It’s looking like it could be the end of a colourful, enterprising run for Pirate Joe’s, the Vancouver store dedicated to re-selling merchandise from Trader Joe’s in the United States.
Pirate Joe’s shared the following ominous end-of-days update to their Facebook page Wednesday afternoon:
If you just so happen to be a millionaire and have $50,000 available to donate to us to stand up to Trader Joe’s in federal court, please call (604) 620-9242 immediately!
Otherwise, please head in today to grab your TJ’s loot, because we will likely be closing for good at the end of the day today.
Thank you to everyone who has ever supported us. We are sad that it had to come to this, but hey, at least we had some fun while we were at it right?!
It’s been a tumultuous history for the unauthorized Trader Joe’s reseller, who has faced legal opposition from the California-based specialty grocer since its inception. (They even have an entire section of their website for “Lawsuits N’ Such.”)
Currently located on West 10th in West Point Grey, Pirate Joe’s was forced in March 2016 to shut up shop on 4th in Kitsilano after the building in which the store resides was sold to a new owner (an active developer in the city) the previous year. Take note, their sign now reads “Irate Joe’s.”
In its new location, Pirate Joe’s was able to expand their square footage and their inventory. Owner Michael Hallatt has discussed in the past the lengths at which he goes to in order to bring Trader Joe’s products back over the Canadian border from shopping trips in Bellingham, Washington and further south when necessary.

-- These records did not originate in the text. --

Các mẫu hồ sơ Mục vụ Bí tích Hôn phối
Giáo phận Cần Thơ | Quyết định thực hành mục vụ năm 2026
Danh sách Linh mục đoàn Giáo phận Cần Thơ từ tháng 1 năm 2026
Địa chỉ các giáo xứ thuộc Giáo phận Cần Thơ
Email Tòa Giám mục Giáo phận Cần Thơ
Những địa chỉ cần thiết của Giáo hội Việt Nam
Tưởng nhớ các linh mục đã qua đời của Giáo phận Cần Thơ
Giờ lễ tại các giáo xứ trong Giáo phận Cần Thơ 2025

Further back, in 2013, Hallatt and Pirate Joe’s took a legal victory over when the case of alleged trademark infringement and false advertising brought by Trader Joe’s was dismissed when a judge deemed there was no basis to apply US laws, as the alleged crimes took place in Canada and did not cause harm to the US economy.
More recently, Trader Joe’s was back to take Hallatt and Pirate Joe’s to court, with a trial set for November. Hallatt attempted to crowdsource funds, however he only drew in a fraction of what he needed. Seeking $50,000 to go towards legal costs, Hallatt told The Guardian that’s a small number compared to the $1 million he estimates he spends yearly at…you guessed it…Trader Joe’s.